We've focused on your daily gourmet of 30 minutes or less, and we make sure to cook to safe temperature. Above 131F is considered outside of the bacterial growth zone (basically between fridge to 131F, bacteria multiplies like crazy); if you hold it, it will eventually pasteurize. A more insurmountable problem comes from anaerobic bacteria that can exist in a true vacuum, and the spores will survive high temperatures; we avoided that problem by not requiring a vacuum.

djloche|11 years ago

This looks great, and I'm willing to pay the $500, but there's no release date. If I'm am being charged immediately, you have to have a release date - or otherwise communicate how the pre-order period works.

lifekaizen|11 years ago

You are correct, and to thank you for point this out I'd like to give you a Cappuccino Card (email me or hello@cindercooks.com with your Transaction ID and we'll give you $5 off). If you don't scroll the bottom of the page, you don't see "Shipping early 2016." So I have now updated the pre-order page with the expected shipping date.

We plan to ship in early 2016. We're doing everything we can to stay on schedule -- we have a pretty experienced team who's shipped products before, and are working with PCH, a company who specializes in manufacturing and logistics (they do all of Apples accessories and Beats, for example).

If you change your mind during the pre-order period, we will give you a refund if desired.

avitous|11 years ago

Nifty idea, but how durable will this thing be?
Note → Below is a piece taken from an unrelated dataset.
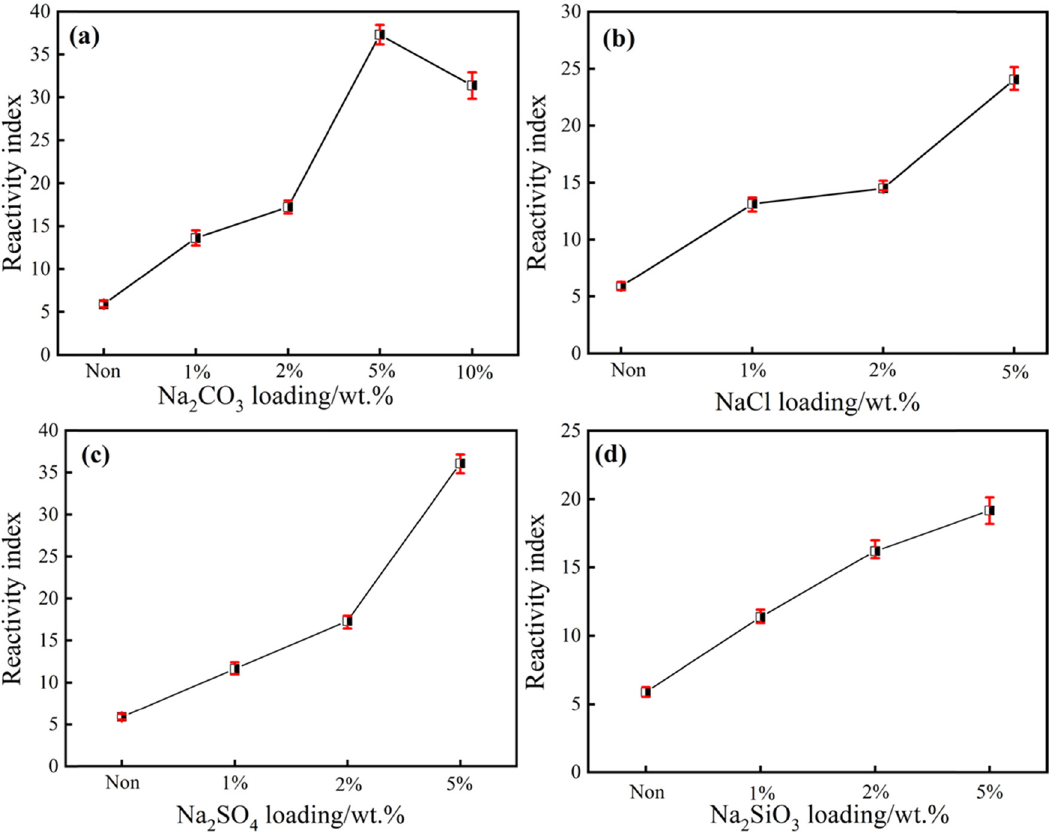
Figure 3: E ff ect of Na - based fl ux agent content on the reactivity index of ZJX char: ( a ) Na 2 CO 3 , ( b ) NaCl, ( c ) Na 2 SO 4 and ( d ) Na 2 SiO 3 .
At $500, it'd need to be able to cook several hundred meals before needing any expensive repair/replacement, else its market will likely be limited to those affluent enough to not care about the cost.

InternetofJim|11 years ago

It's pretty, but there's nothing delicate about this cooker, and we plan to do a fairly extensive test program. We intend for this to be a real workhorse for cooks, usable several times per day for years.

aurora72|11 years ago

The parts which contact the food are made of aluminum. Even if they are covered with Teflon or made non-stick, it's still not good.

davvid|11 years ago

Teflon is bad too[1]. It's quite horrible IMO.
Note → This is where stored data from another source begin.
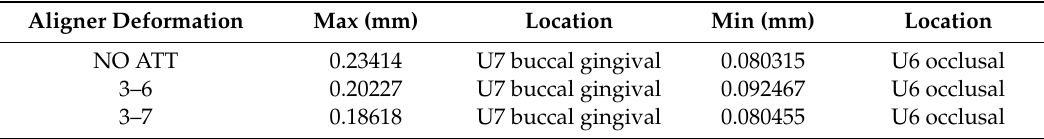
Table 2. Aligner deformation.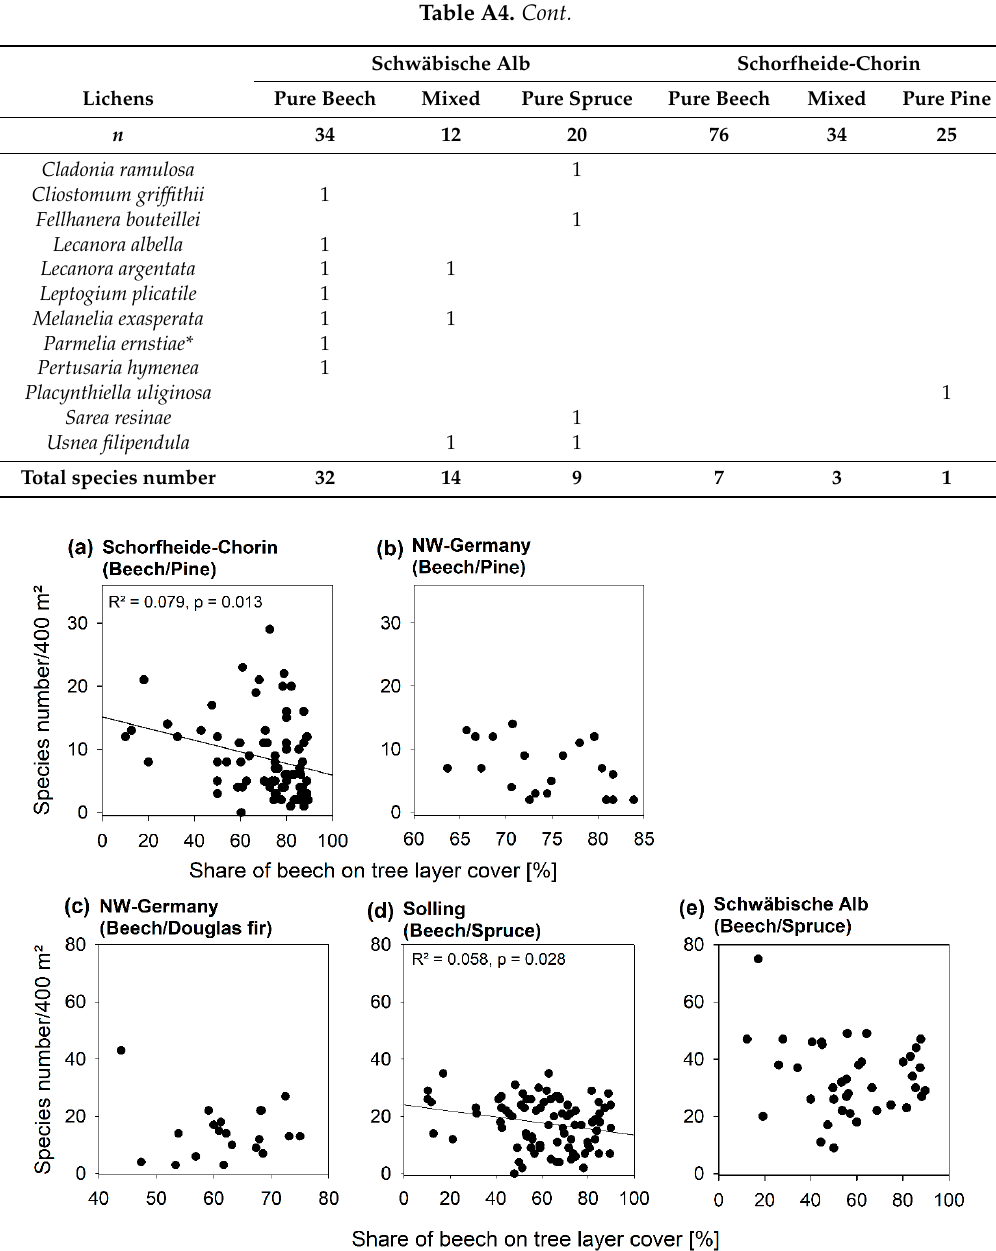
Figure A1. Vascular plant species numbers per 400 m 2 plots in relation to the percentage share of beech on tree layer cover within mixtures ( a ) of beech and pine in Schorfheide-Chorin and ( b ) NW-Germany, ( c ) of beech and Douglas fir in NW-Germany, ( d ) beech and spruce in Solling and ( e ) Schwäbische Alb. Plots were characterized as mixtures when both target species (beech and conifer) had a minimum of 10% or maximum of 90% share on accumulated tree layer cover. Regression lines and results are printed when relationships were significant. Note that the scale of the y-axis differs for Beech/Pine and Beech/Spruce(Douglas fir) combinations.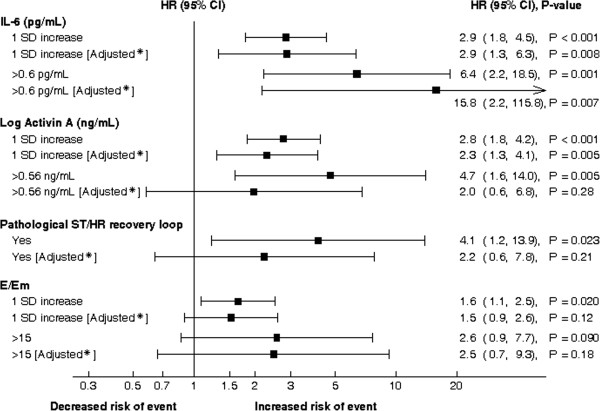
Unadjusted and adjusted hazard ratios for major CV events and death for the novel CV risk markers. * adjusted for age, gender, known CVD at inclusion, diastolic blood pressure, s-HDL-cholesterol, log microalbuminuria and s-creatinine. Abbreviations: CV = cardiovascular, IL-6 = Interleukin-6, SD = Standard Deviation.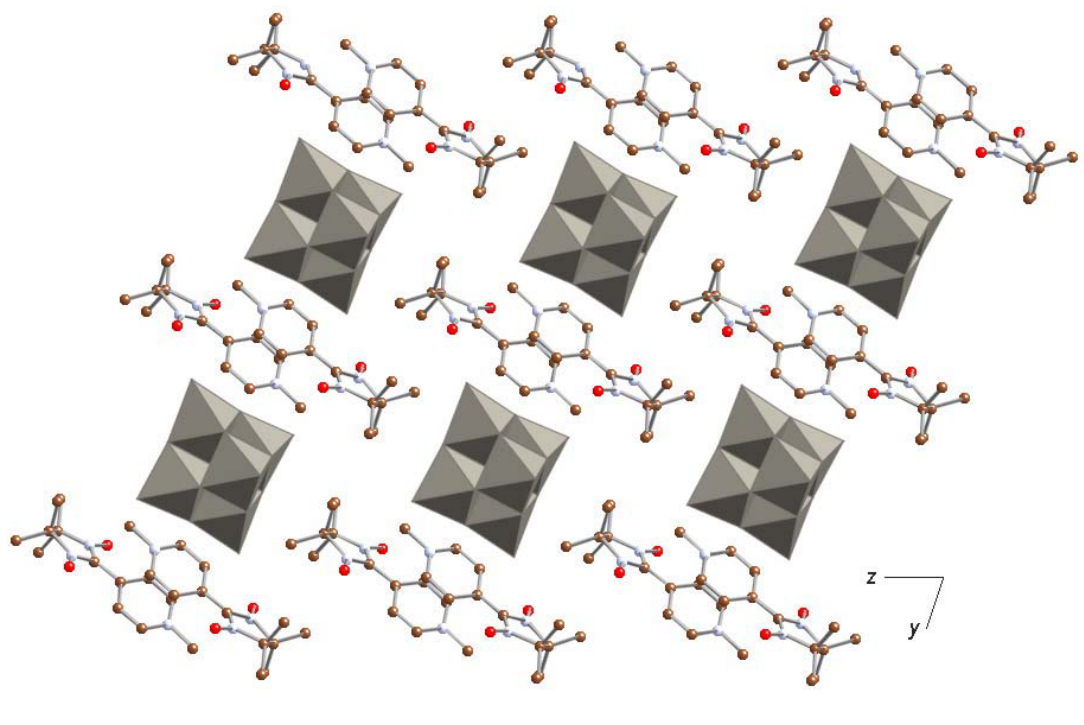
Figure 1. Projection of the crystal structure of 1 onto the bc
Additional source: I know a lawyer that worked for DuPont. Their job was ensuring that DuPont would never be held accountable for problems caused by Teflon. That was enough evidence for me to throw away all of my teflon pans.

[1] http://www.motherjones.com/environment/2007/05/teflon-foreve...

ars|11 years ago

It mentions a connected app - will this need an internet connection, or can the app communicate locally, directly with the grill?
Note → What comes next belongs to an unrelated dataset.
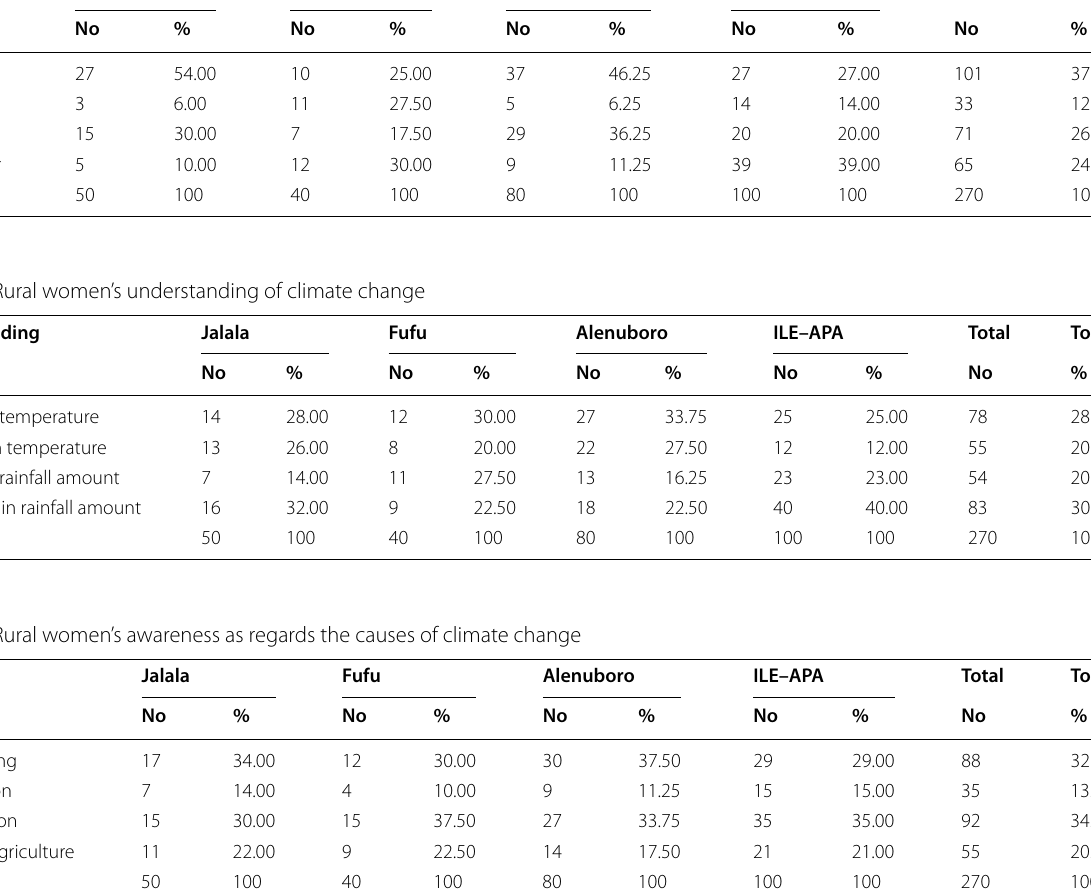
Table 2 Rural women’s source of information on climate change Source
(If you are still deciding how to do it, then if it helps, I can tell you I absolutely never buy any device that requires an internet connection to perform functions that should be local.)

ch|11 years ago

The article doesn't give a good indication of scale. Is this simmilar in size to a Forman grille? Also where do the juices and fats run off? Do they just collect on the cook surface?

johnxy888|11 years ago

Our device will have 10"x10" cook plates. perhaps our video will give a better sense for scale? https://vimeo.com/120412550

And as far as grease management goes, we will have drainage and trays that collect the run-off (similar to products on the market now). Happy to hear any suggestions or insights

abuteau|11 years ago

I tasted a toast from a smart toaster a few weeks ago and it was the best toast I have ever tasted. Looking forward to taste more products from smart cooking tools.

brianbreslin|11 years ago

So I am gonna say to the average person this looks like a george foreman grill with an app connected. Are we going to see a smart toaster? How about an app for the vitamix blender?

InternetofJim|11 years ago

It cooks with heated plates, but it's an entirely different cooking process than something like Foreman-- more versatile, and with dramatically better results and enables new cooking techniques which can't be done reliably on any other device.

Anisa_Mirza|11 years ago

can't wait to own one of these! Solid product + founder combo.

gcb0|11 years ago

never knew yc onboard consumer products

lifekaizen|11 years ago

YC has backed many, the better known include Pebble and Coin.